T. evansi sur les solanacées (Fiaboe et al., 2007b; Furtado et al., 2007; Rosa et al., 2005)

pourrait expliquer le maintien des populations sous le seuil de nuisibilité économique. Parmi ces prédateurs, l‟acarien Phytoseiulus longipes qui a été trouvé en association avec T. evansi sur la tomate et d‟autres solanacées (Furtado et al., 2007), s‟est avéré être efficace et prometteur pour contrôler T. evansi (Ferrero, 2009). De même, le champignon pathogène

Neozygites floridana, découvert au Brésil, a été signalé comme étant un agent de contrôle du

ravageur et la cause du déclin des populations de T. evansi au Brésil (Humber et al., 1981). Un autre argument en faveur d‟une origine sud américaine de T. evansi est le spectre de plantes hôtes qu‟il exploite. Bien que signalé sur 94 plantes hôtes appartenant à 30 familles différentes (Migeon, Dorkeld, 2006), cet acarien montre une forte préférence pour la famille des solanacées aussi bien cultivées que sauvages.

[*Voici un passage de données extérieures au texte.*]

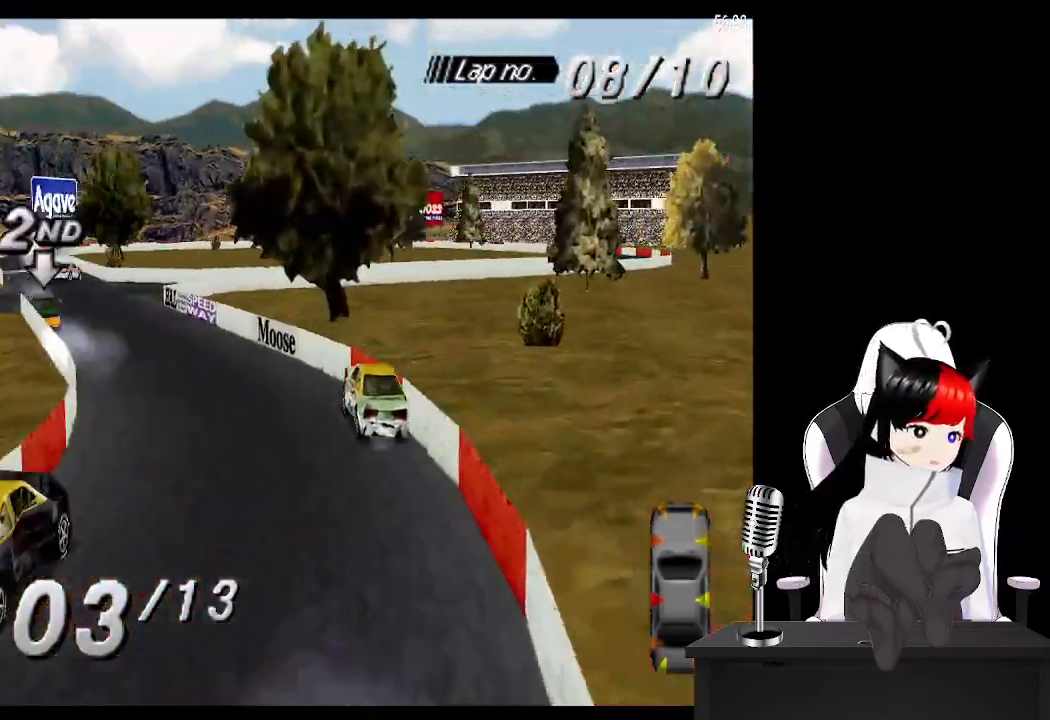
{"buttons": ["CROSS"], "left_stick": "center", "button_events": []}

Or, on sait que la famille des solanacées est très diversifiée en Amérique du Sud. Tetranychus evansi est une des espèces les plus fréquemment rencontrées sur les solanacées sauvages natives et abondantes au Brésil (Rosa et

al., 2005). Cet ensemble d‟arguments basés sur la biologie et l‟écologie de T. evansi complète

les informations tirées de notre analyse génétique et soutient l‟hypothèse d‟une origine sud américaine de l‟espèce.